焼き肉屋さんで廃棄されるスジ肉を買い取り牛スジコロッケに。からあげの味付け用のリンゴやニンニクは、規格外や傷みなどがあり市場に出せない物をJAから仕入れて使用されています。さらにどうしても出てしまう野菜のくずは貯めておいてペットショップに持っていき、動物が食べても問題ない形でエサとして使用していただくのだそうです。
私からみると徹底されたほどの食品ロス削減への取り組み!と思いましたが、野澤さんはいたって普通の事、当たり前のことだとおっしゃいました。
食べ残しを出さないためのやさしい工夫
野澤さんのお店では食品ロスを出さず出来上がったお料理をご提供された後、次は食べ残しが出ない工夫もされています。
お店は子連れが多く、お子さんのお世話をしながら食べるお客さんに、お食事をお出しする際に「もしも食べられなくっても、持って帰ってくれていいよ」と先に声をかけているのだそう。そうすることでお客さんも気軽に持って帰れるとのこと。このやさしい一声で食べ残しがぐっと減るのだそうです。

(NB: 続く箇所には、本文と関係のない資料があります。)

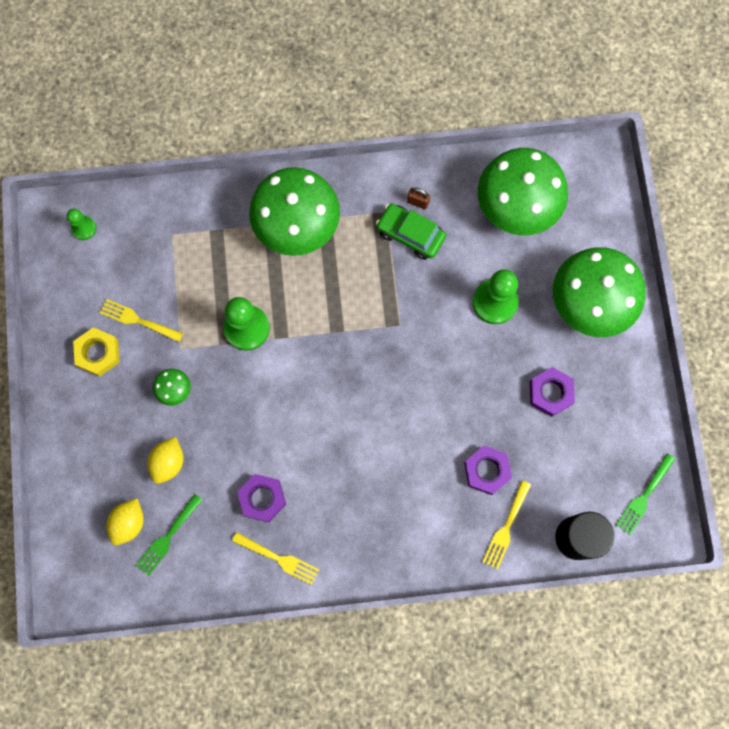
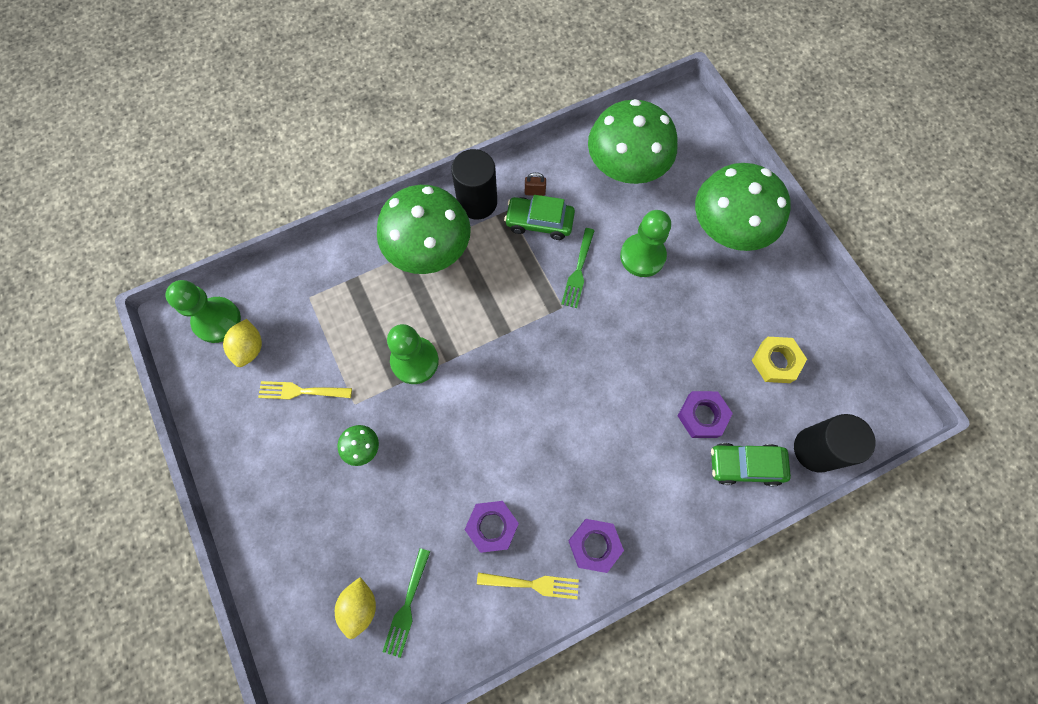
camera: 20 degrees left, 5 degrees down
(84, 228) = (217, 320): green pawn -> green pawn, size x1.82
(98, 353) = (270, 438): yellow nut -> yellow nut (776, 362)
(168, 462) = (381, 525): yellow lemon -> yellow lemon (250, 348)
(359, 194) = (477, 202): none -> black cylinder
(506, 528) = (745, 465): yellow fork -> green car
(550, 393) = (729, 321): purple nut -> purple nut (594, 545)
(644, 497) = (859, 386): green fork -> green fork (578, 271)

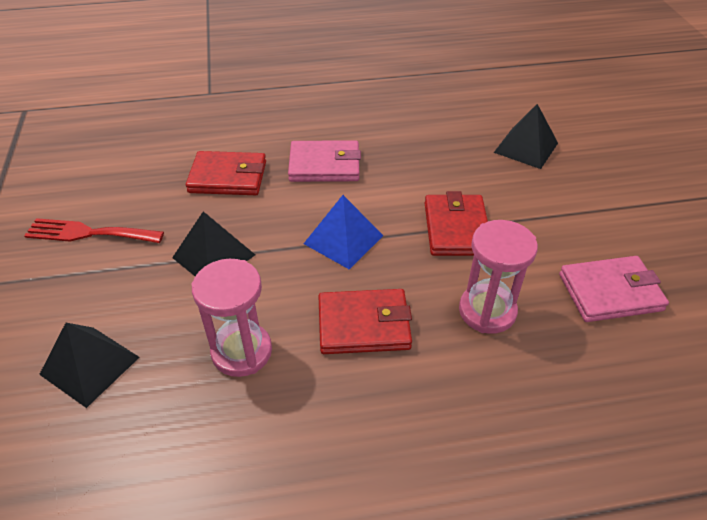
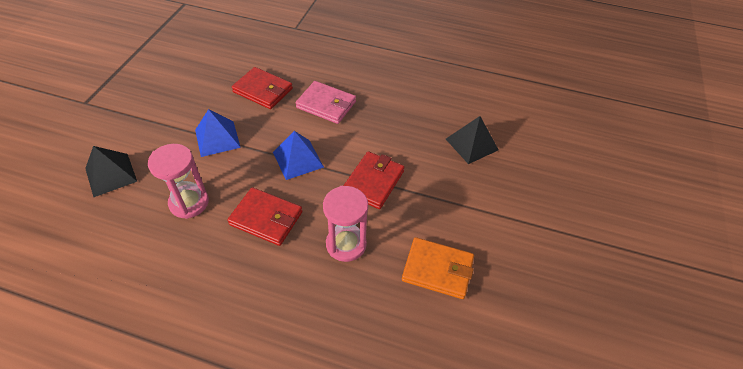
camera: 25 degrees right, 5 degrees up
(88, 233) = (163, 96): red fork -> none
(214, 256) = (217, 138): black pyramid -> blue pyramid
(610, 292) = (437, 270): pink wallet -> orange wallet

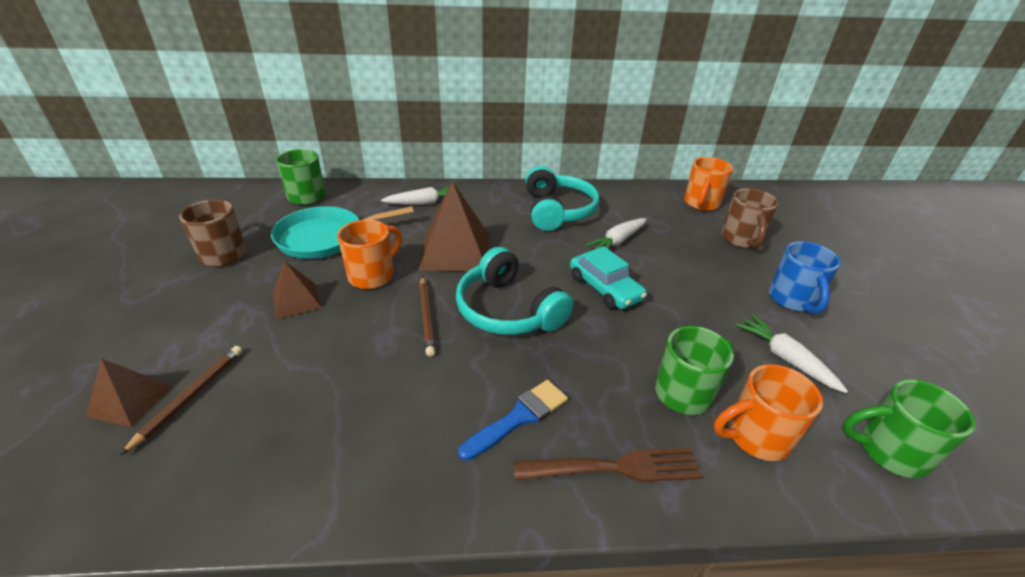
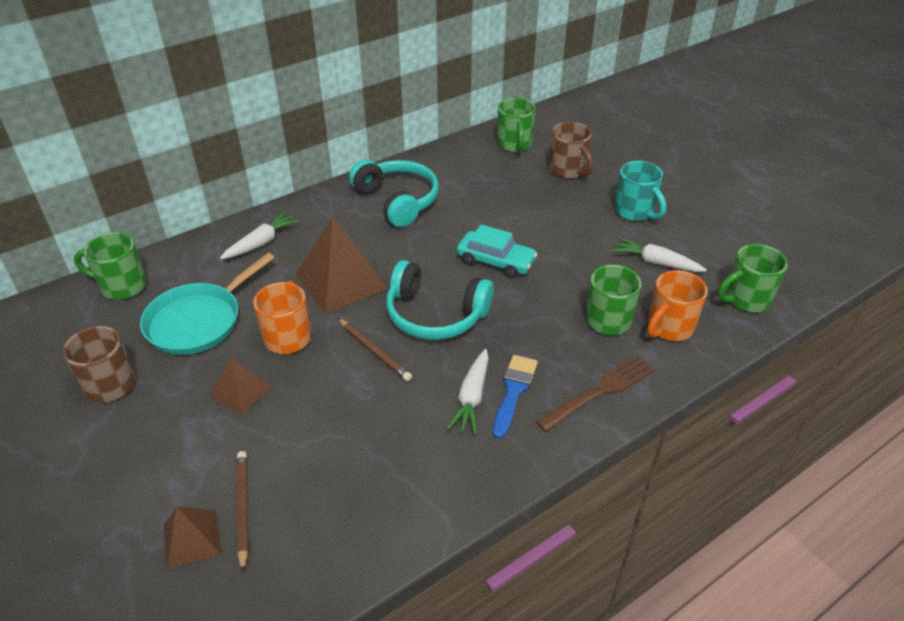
camera: 30 degrees left, 5 degrees up
(617, 241) = (473, 212): white carrot -> white carrot (472, 397)
(701, 204) = (514, 145): orange mug -> green mug
(792, 300) = (635, 212): blue mug -> turquoise mug

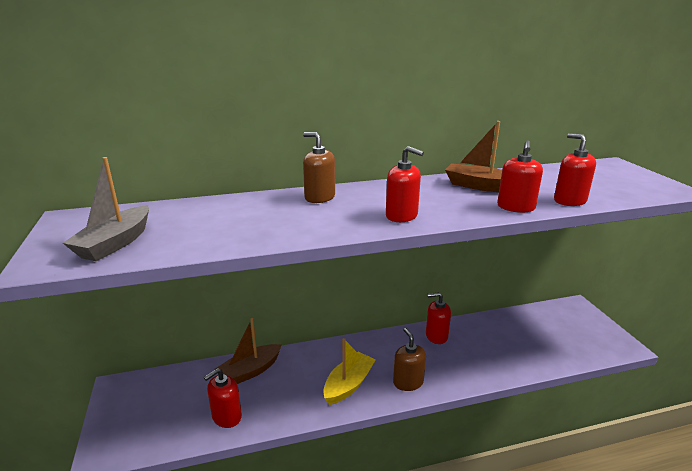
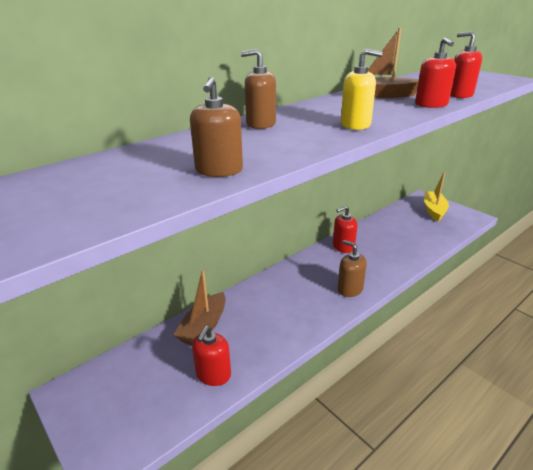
camera: 25 degrees left, 5 degrees up
(115, 243) = (94, 203): grey boat -> none
(227, 236) = (219, 170): none -> brown soap dispenser
(348, 385) = (304, 307): yellow boat -> yellow boat (434, 210)
(401, 216) = (355, 124): red soap dispenser -> yellow soap dispenser

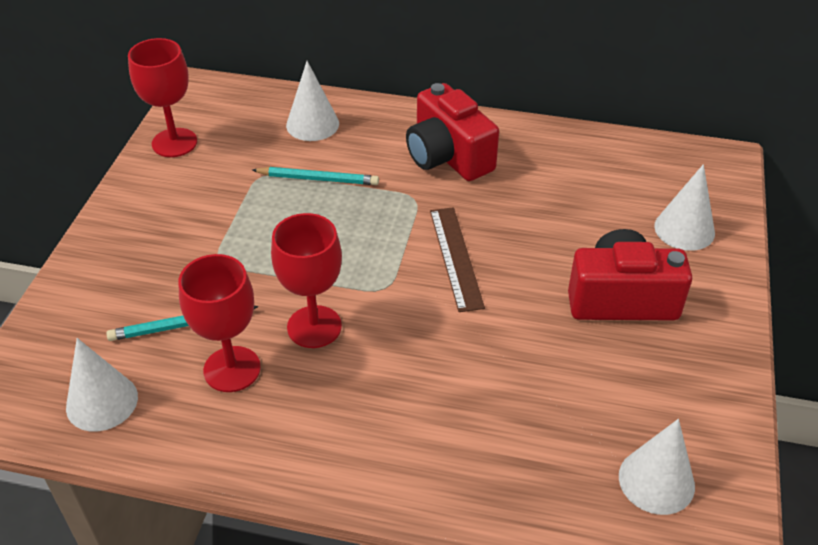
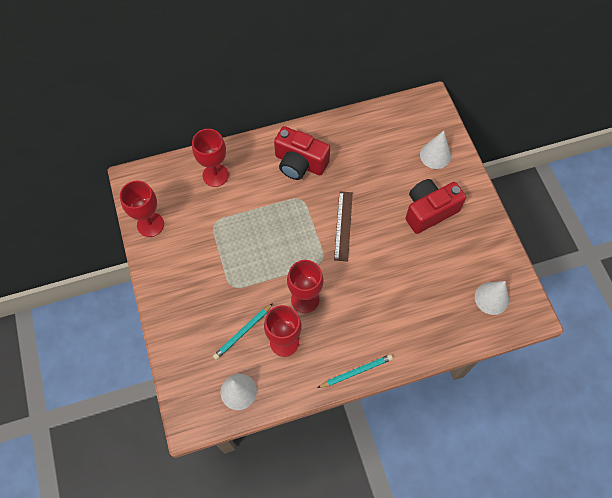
camera: 30 degrees left, 20 degrees up
(312, 124) = (215, 175): white cone -> red goblet
(318, 179) = (244, 211): turquoise pencil -> turquoise pencil (356, 371)
(456, 257) = (343, 225): brown ruler -> brown ruler turned 45 degrees clockwise

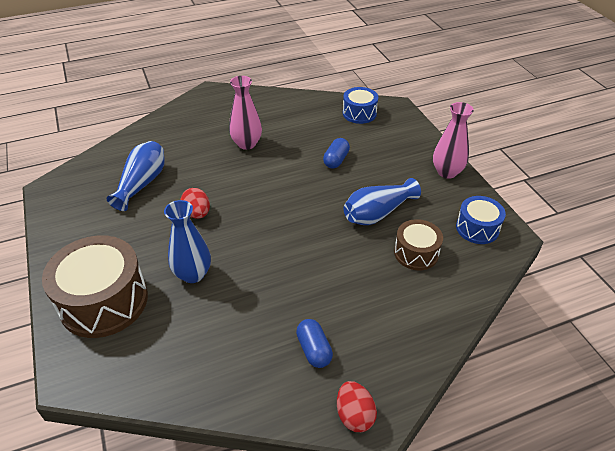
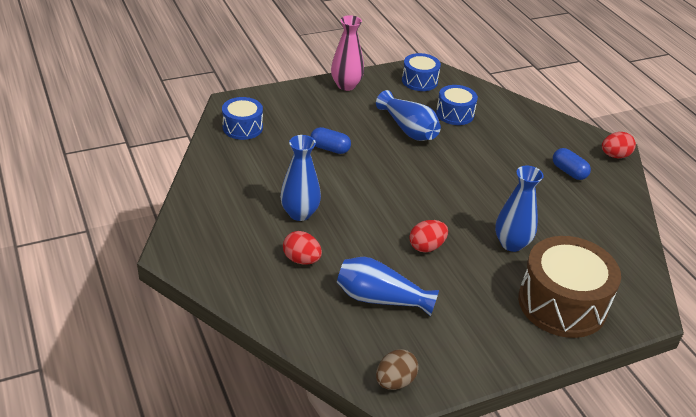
camera: 95 degrees left, 5 degrees down
(60, 187) = (395, 381): none -> brown egg
(193, 145) = (301, 260): none -> red egg
(246, 144) = (300, 213): pink vase -> blue vase
(314, 350) = (569, 172): blue capsule -> blue capsule turned 75 degrees clockwise
(416, 253) = (455, 114): brown drum -> blue drum

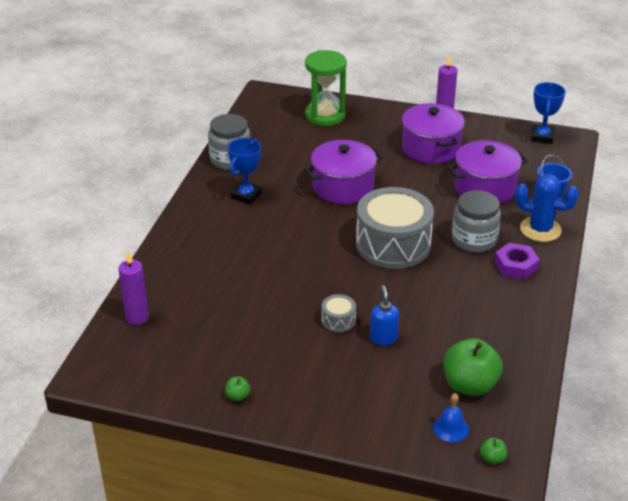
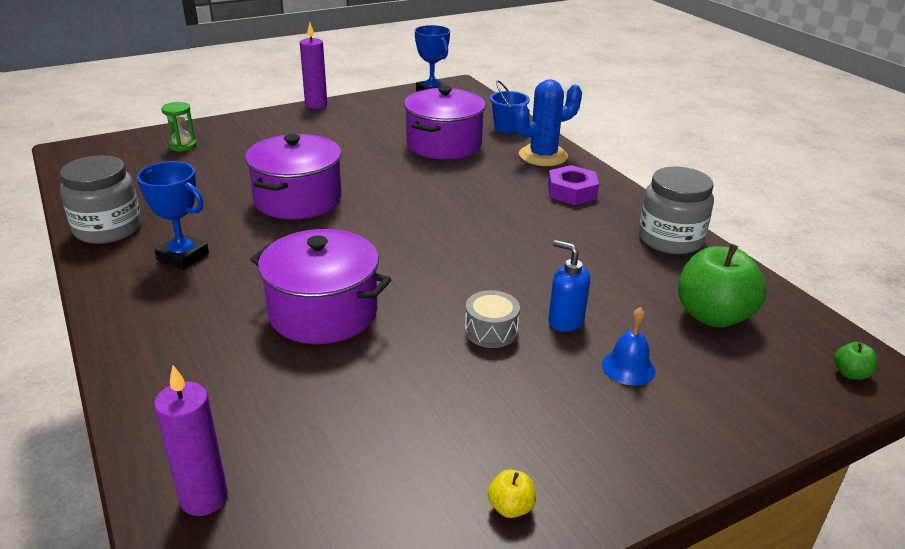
camera: 45 degrees left, 5 degrees down
(237, 396) = (510, 507): green apple -> yellow apple
(246, 195) = (183, 256): blue trophy -> blue trophy turned 45 degrees counterclockwise
(325, 115) = (182, 146): green hourglass -> green hourglass, size x0.48
(393, 244) = (432, 227): grey drum -> none
(430, 148) = (343, 133): purple pot -> purple pot (323, 312)
(451, 428) = (771, 370): blue bell -> blue bell (628, 367)
(474, 240) = (502, 188): grey jar -> grey jar (670, 239)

レジのよく見える位置には「京都市食べ残しゼロ推進店舗」のステッカーも貼ってありました。これを見たお客さんから「食べ残しゼロにするって大切なことですね」「こういうことに取り組んでらっしゃるんですね」と声をかけてもらうこともあるそうです。
「このステッカーのおかげで、お客様にも食品ロス削減の意識が広まっているのを感じる」とおっしゃっていました。
〝もったいない〟が当たり前になるように
今回、野澤さんのお話をきいているうちに、小さい頃のことを思い出しました。そういえば、母もこういった工夫をして食材を無駄にしないようにしていたなと。野澤さんが「自分にとっては当たり前のこと」とおっしゃっていたように、昔の人は当たり前に取り組んでいたことだったのかもしれません。便利で簡単に物が手に入る今の時代に私が忘れかけていた「食べ物を無駄にしない」という大切なことを再認識させられました。
野澤さんの考えがもっともっと広まり、実行する方が増えると日本中の食品ロスはもっと減っていくような気がします。
食材を無駄にしない取り組みを、私自身ももっと積極的に取り組んでいきたいと思いました。